На другой же день переселился я к Харитону Андреевичу, и с того же дня Иван Владимирович не только во всё время ученья моего в Московском университете, но и в начале службы моей был мне, мало скажу, другим отцом: будь я сын его, не был бы он и тогда мне лучшим отцом. Он оставил по себе «Записки», и кто не читал их, кто не видал в них, как в зеркале, мужа глубокаго разума, и возвышенной в истинном духе евангельском добродетели?

Курсы далеко ушли в последние четыре месяца истекшаго года; предлежало мне и догнать их и не отставать от них. Большое пособие оказали мне профессора и товарищи; не щадил я и сам себя; жажда во всём успеть снедала меня. К тому же русская словесность была в тот год на очереди к получению золотой и двух серебряных медалий; было до 20-ти соискателей, в том числе и я; и мне, разумеется, не хотелось ударить лицем в грязь. В срок подали мы свои диссертации профессору красноноречия, каждый за своею печатью; так они внесены и в Конференцию, где разсматривались в общем собрании профессоров. Моя по оценке заняла второе место — и первая серебряная медаль мне предназначена.

В день торжественного университетскаго акта собрание стариков в голубых и красных лентах[536], также и дам, было не малочисленно; говорены речи, одна на латинском, другая на русском языке; читана длинная ода; была и музыка. Затем куратор, знаменитый М. М. Херасков, вышел и стал у подножия императорского трона, и когда инспектор провозгласил имена новопроизведённых студентов, мы вышли на сцену. Куратор сказал нам следующее приветствие: «е. и. в., премудрая наша монархиня, в воздаяние за ваше прилежание и успехи в науках, всемилостивейше изволит жаловать вам офицерские шпаги», — и каждому из нас вручил стальную шпагу. Провозглашены затем таким же порядком имена трёх состязателей медалей, и куратор от её же и. в. вручил нам медали. Поднялись тогда голубые, красные ленты, дамы и все любители просвещения — сонмом к нам, увенчанным, с поздравлением нас с монаршею милостию; от нас все обращались к куратору, ректору и инспектору с изявлением признательности за труды, ими подъятые, в распространении просвещения в империи.

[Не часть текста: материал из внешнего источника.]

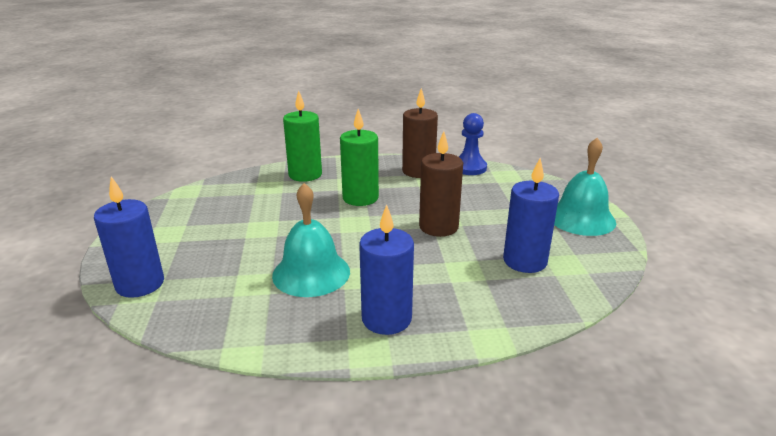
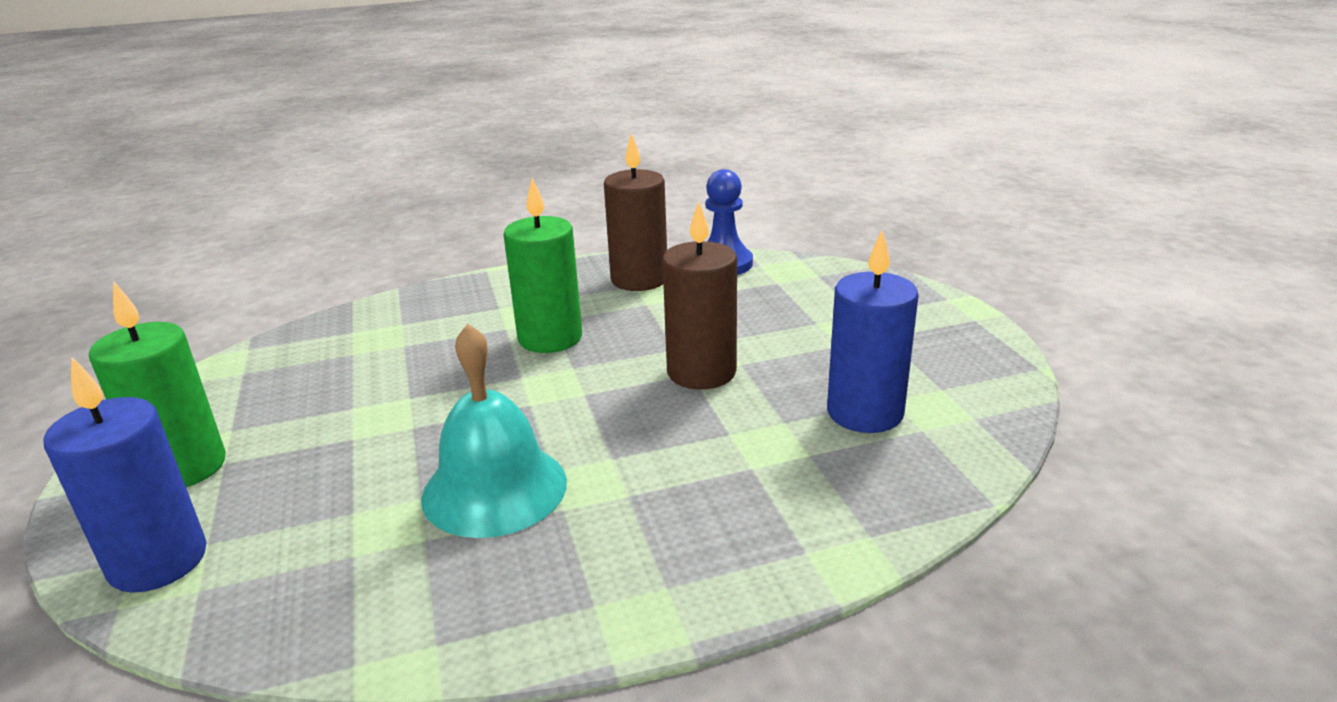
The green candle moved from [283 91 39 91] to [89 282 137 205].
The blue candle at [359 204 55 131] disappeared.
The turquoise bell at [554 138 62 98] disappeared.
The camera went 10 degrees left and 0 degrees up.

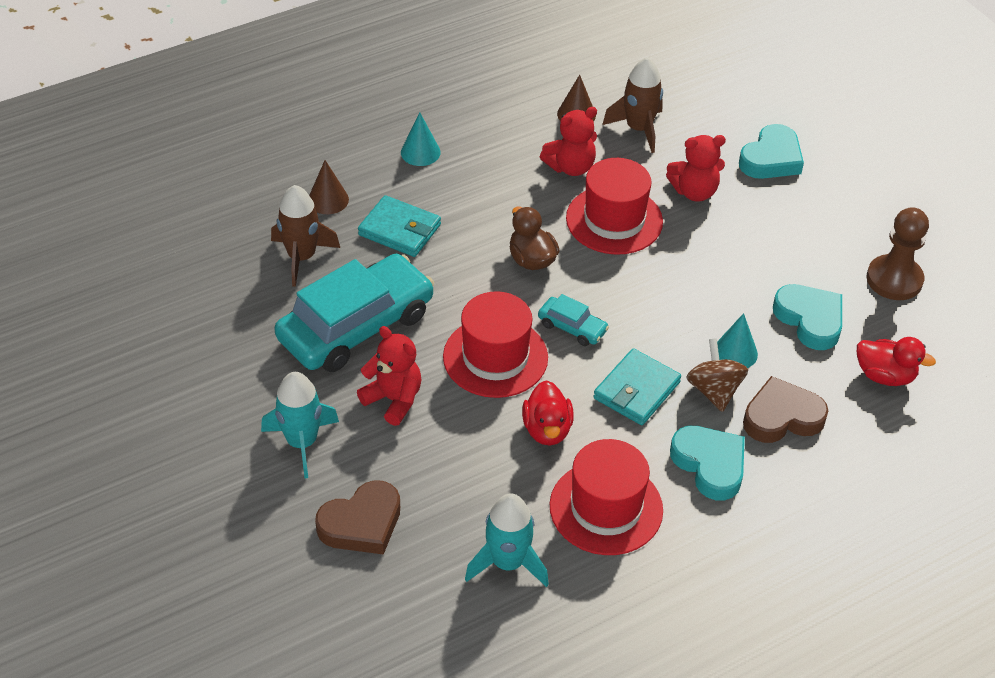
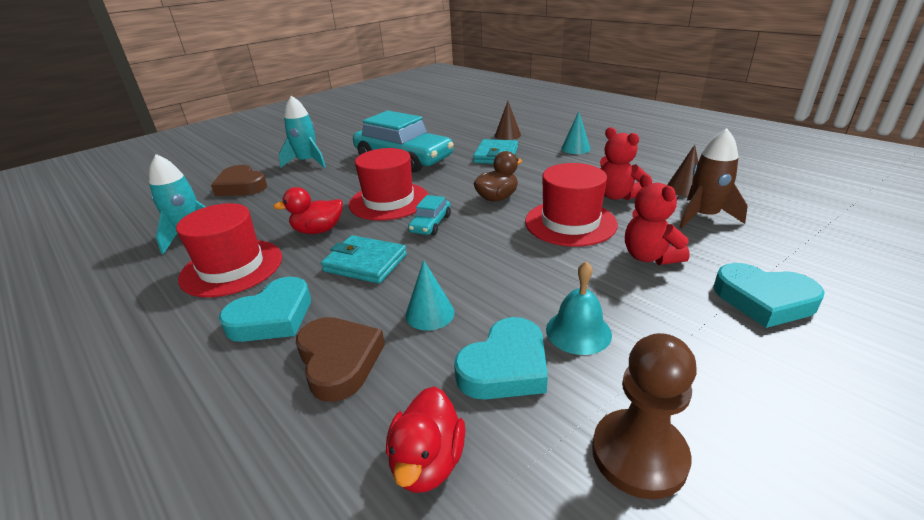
The brown rocket at [271 185 69 102] disappeared.
The red teddy bear at [357 326 64 100] disappeared.
The brown spinning top at [686 338 62 74] disappeared.
The turquoise bell at [546 261 66 94] appeared.
The camera went 80 degrees right and 15 degrees down.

На этой, казалось, невинной выставке я в первый раз почувствовал в себе движение какого-то до той поры бездыханного червя (впоследствии с летами и он рос) целого насекомаго, преувертливаго и прелукаваго, с которым долго было мне много хлопот и работы нередко до поту, даже до слёз; а тогда щекотанье этого червяка — самолюбия так мне было по сердцу. Худое и не худое, видно, замертво спало во мне до будильника, до случая.

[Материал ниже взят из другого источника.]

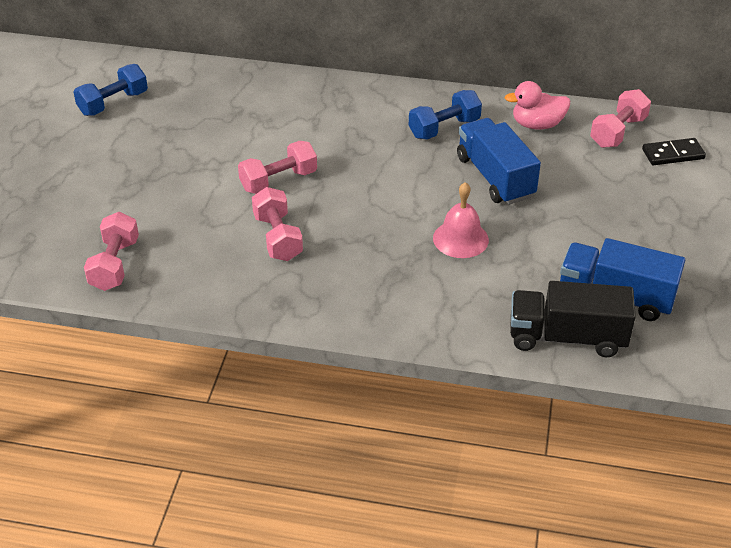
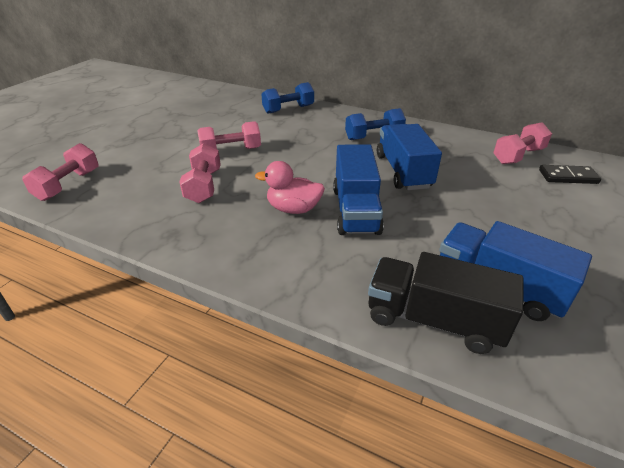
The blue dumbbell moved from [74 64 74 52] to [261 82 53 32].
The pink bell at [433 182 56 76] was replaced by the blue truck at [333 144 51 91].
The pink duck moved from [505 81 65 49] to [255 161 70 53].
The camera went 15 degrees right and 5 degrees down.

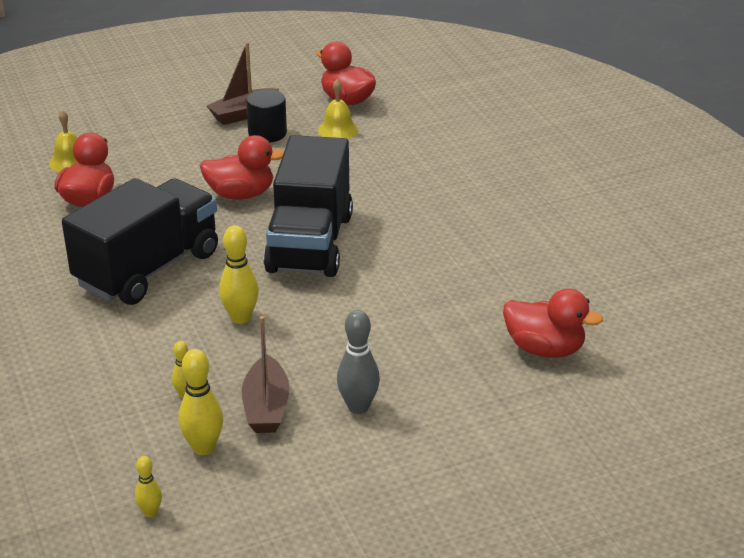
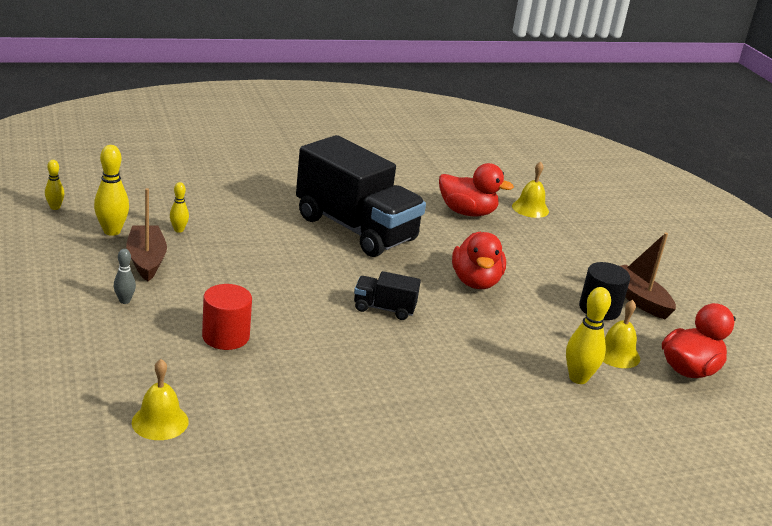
The yellow bowling pin moved from [219 225 40 99] to [566 287 45 97].
The brown boat at [242 316 48 117] turned 75 degrees clockwise.
The black truck at [263 135 90 142] changed to 0.43 times the size.
The grey bowling pin at [337 310 43 104] changed to 0.57 times the size.
The red duck at [503 288 100 70] was replaced by the yellow bell at [132 359 57 81].
The red cylinder at [202 284 50 66] appeared.
The camera went 90 degrees right and 5 degrees down.

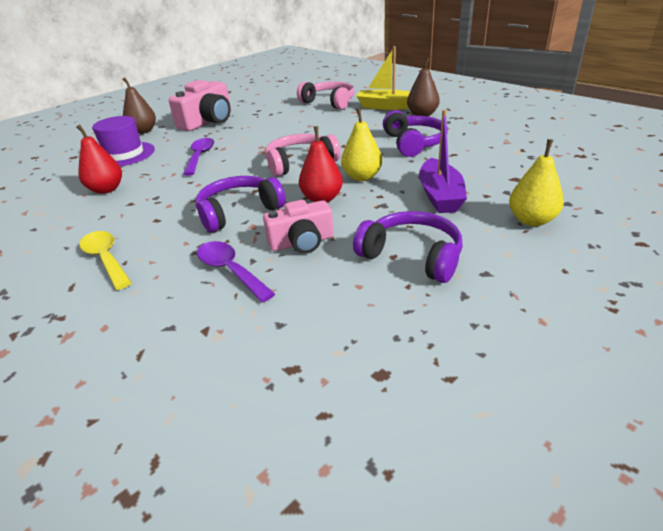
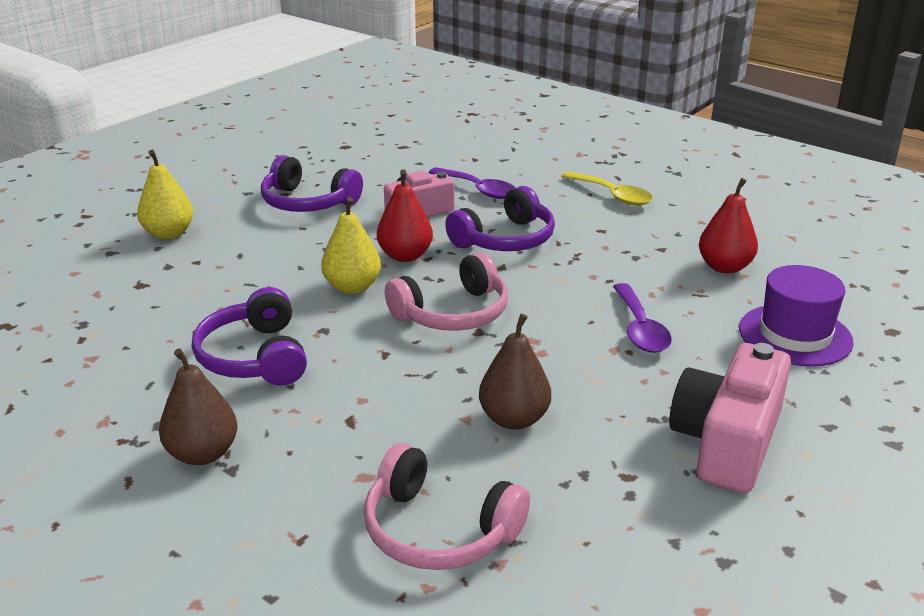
The brown pear moved from [122 77 34 57] to [479 314 72 116].
The yellow boat at [356 46 54 64] disappeared.
The purple boat at [419 110 48 103] disappeared.
The camera went 170 degrees right and 5 degrees down.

Во всё время, что я пробыл в университете, постоянно думал о том, не потерять бы мне времени без полезного приобретения. Грешно было бы впрочем и не занять, много ли, мало ли, от таких профессоров, каковы были Шаден, Баузе, Виганд, Мельман, Чеботарёв, Страхов. Если позволено сослаться на пословицу — из кожи лезли, чтобы всё то, что сами приобрели неутомимым трудом, передать нам с логическою ясностью, в систематическом порядке, с обдуманным суждением. Что в иностранных университетах, то и в Московском преподавалось; студенты выбирали себе предметы и профессоров по совету и по желанию; изредка переходили из одного в другой факультет. В том числе и я, изучая со тщанием и рвением предметы историко-филологического факультета, отдавал по нескольку послеобеденных часов в неделю профессорам химии и анатомии, в надежде получить хотя некоторое понятие от перваго — о превращении вещества из вида в лучший вид, по сказанному, что тварь покорилась суете неволею, в уповании освободиться от работы нетления; от второго — о чудном устроении тела человека для временной, преходящей жизни его на земле. Эти послеобеденные часы не совсем были потеряны; но не было от них и ожидаемого приобретения.

Мельман, любимый, говорили, ученик Канта[537], был нашим профессором эстетики. Мужчина лет под сорок, всегда один, словно в келье, всегда погруженный в размышления, он слыл в литературном кружке бесстрастным отшельником от мира, влюблённым по уши в безжалостную «Критику», дщерь философа Канта. Был он однако же с отличными способностями и с даром слова — Цицерон в латинской словесности. Познакомив нас с Горацием, Виргилием, Люкрецием, Цицероном, Тацитом, он удачно развивал их мысли нравственный и политический, превозносил их ум и с приятным велеречием водил нас от одного к другому из них, как по цветистому лугу от одного прекрасного к другому цветку ещё превосходнейшему, присваивая им, иногда казалось нам, и такие идеи, о которых те господа не думали и не гадали. Представлялось нам также, что он не всегда и высказывал нам всё то, что было у него на сердце. Несмотря на то, мы слушали его с удовольствием. Неожиданно он перестал являться на лекции. Через несколько дней топотом заговорили, что Мельмана велено отправить к митрополиту Платону; потом, что он выслан и по секрету отвезён за границу; наконец, что, не доезжая до Кёнигсберга, он застрелился.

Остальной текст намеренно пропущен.